Edouard Harris comments on Re-Define Intent Alignment?

Edouard Harris 4 Aug 2021 19:00 UTC
LW: 1 AF: 1
AF
I’m not sure what would constitute a clearly-worked counterexample. To me, a high reliance on an agent/world boundary constitutes a “non-naturalistic” assumption, which simply makes me think a framework is more artificial/fragile.
Oh for sure. I wouldn’t recommend having a Cartesian boundary assumption as the fulcrum of your alignment strategy, for example. But what could be interesting would be to look at an isolated dynamical system, draw one boundary, investigate possible objective functions in the context of that boundary; then erase that first boundary, draw a second boundary, investigate that; etc.

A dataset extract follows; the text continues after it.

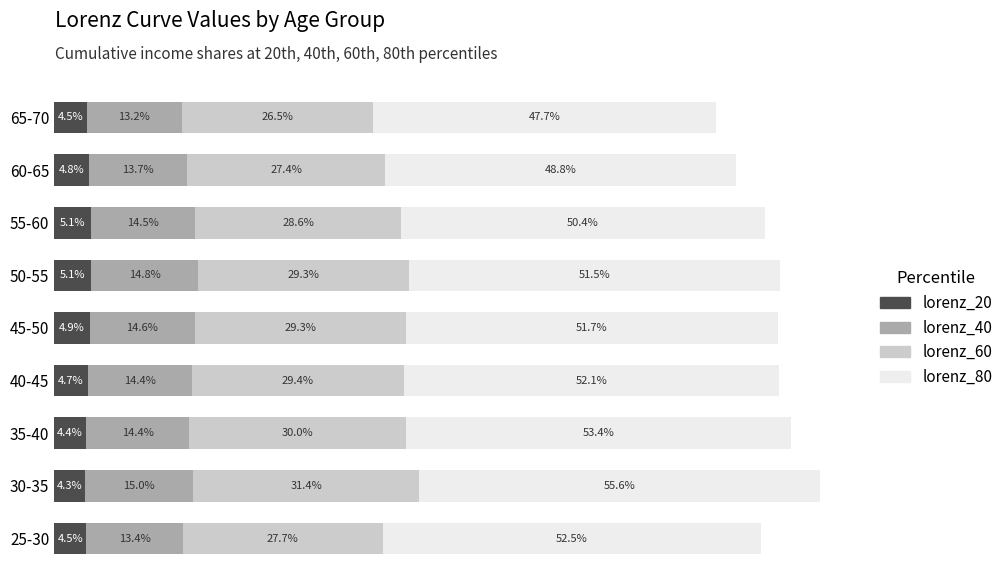

Reading left to right, what are all the values shown in this chart?

lorenz_20: 0.0	0.0	0.0	0.0	0.0	0.1	0.1	0.0	0.0
lorenz_40: 0.1	0.1	0.1	0.1	0.1	0.1	0.1	0.1	0.1
lorenz_60: 0.3	0.3	0.3	0.3	0.3	0.3	0.3	0.3	0.3
lorenz_80: 0.5	0.6	0.5	0.5	0.5	0.5	0.5	0.5	0.5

And then see whether any patterns emerge that might fit an intuitive notion of agency. But the only fundamentally real object here is always going to be the whole system, absolutely.
As I understand, something like AIXI forces you to draw one particular boundary because of the way the setting is constructed (infinite on one side, finite on the other). So I’d agree that sort of thing is more fragile.
The multiagent setting is interesting though, because it gets you into the game of carving up your universe into more than 2 pieces. Again it would be neat to investigate a setting like this with different choices of boundaries and see if some choices have more interesting properties than others.